Early weight loss after a diagnosis of Parkinson’s disease (PD) may be a harbinger of more rapid deterioration in cognitive function, new research suggests.
Results showed that in the first year after receiving a PD diagnosis, patients who lost more than 3% of their body weight experienced faster decline in global and executive cognitive function than peers who maintained their weight or gained weight.
Study investigator Jin-Sun Jun, MD, Kangnam Sacred Heart Hospital in Seoul, Korea, noted in a news release that early weight loss is a common nonmotor symptom in PD and “could serve as a sign that people are at risk of cognitive decline.”
The findings were published online October 19 in Neurology.
Weighing the Impact
Both weight loss and weight gain have previously been linked to subsequent dementia in elderly populations. However, the evidence linking early weight change and cognitive decline in PD is lacking, the researchers note.
To investigate further, they assessed 358 adults (66% men; mean age, 61 years) who had been diagnosed with PD an average of 2 years earlier. During the first year after diagnosis, 98 participants lost more than 3% of body weight, 201 maintained their weight (within ±3%), and 59 gained more than 3% of body weight.
Compared with those who maintained their weight, participants who lost weight experienced a significantly faster decline in Montreal Cognitive Assessment (MoCA) scores (β = -0.19; 95% CI, -0.28 to -0.10; P = .001). MoCA measures overall cognitive performance.
In terms of specific cognitive domains, compared with patients who maintained their weight, those who lost weight showed a steeper decline in sematic fluency test scores (β = -0.37; 95% CI, -0.66 to -0.08; P = .01), MoCA phonemic fluency scores (β = -0.18; 95% CI, -0.31 to -0.05; P = .005) and, to a lesser extent, Letter-Number Sequencing scores (β = -0.07; 95% CI, -0.14 to 0.01; P = .07).
Conversely, patients with PD who gained weight demonstrated a slower decline in the Symbol-Digit Modalities Test scores (β = 0.34; 95% CI, 0.05 – 0.63). However, no association was found with longitudinal changes in MoCA scores.
There were no significant effects of weight change on the progression of other nonmotor symptoms.

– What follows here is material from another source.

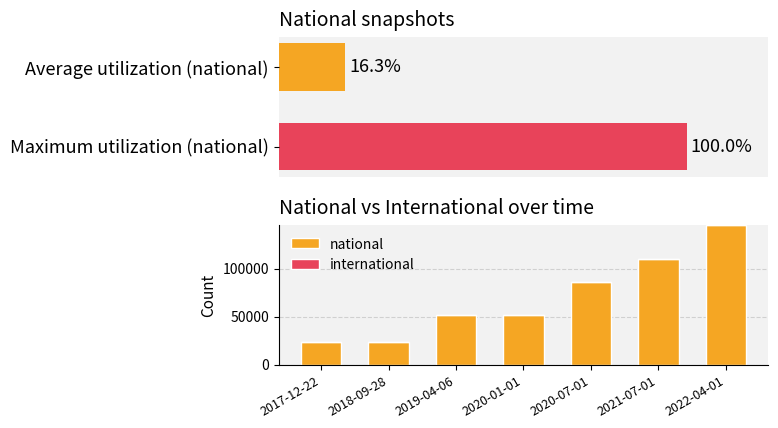

Rank the series at 100 from lowest to highest value.

international, national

The researchers note that the findings highlight the potential importance of weight management in the early stages of PD.
Further studies are needed to determine whether taking steps to prevent weight loss could slow cognitive decline in adults with PD, they add.
Commenting on the findings for Medscape Medical News, Shaheen Lakhan, MD, a neurologist and researcher from Boston, Massachusetts, noted that there are many reasons why weight loss by patients with neurodegenerative diseases such as PD correlates with brain health.
“First, unintentional weight loss may be reflective of poor nutrition status and nutritional deficiencies that directly limit cognitive functioning,” said Lakhan, who was not involved with the research.
He added that it may also represent physical deconditioning, “where body fat is depleted and then muscles atrophy, but also cognitive deconditioning, where the brain as a muscle is less stimulated and neuro-circuits fail.
“This line of research reminds us neurologists to monitor not just the tremor and other movements associated with PD but body measurements like weight and BMI [body mass index] in order to more fully personalize medicine,” Lakhan said.
The study was supported by Hallym University Research Fund 2019. Kim and Lakhan have reported no relevant financial relationships.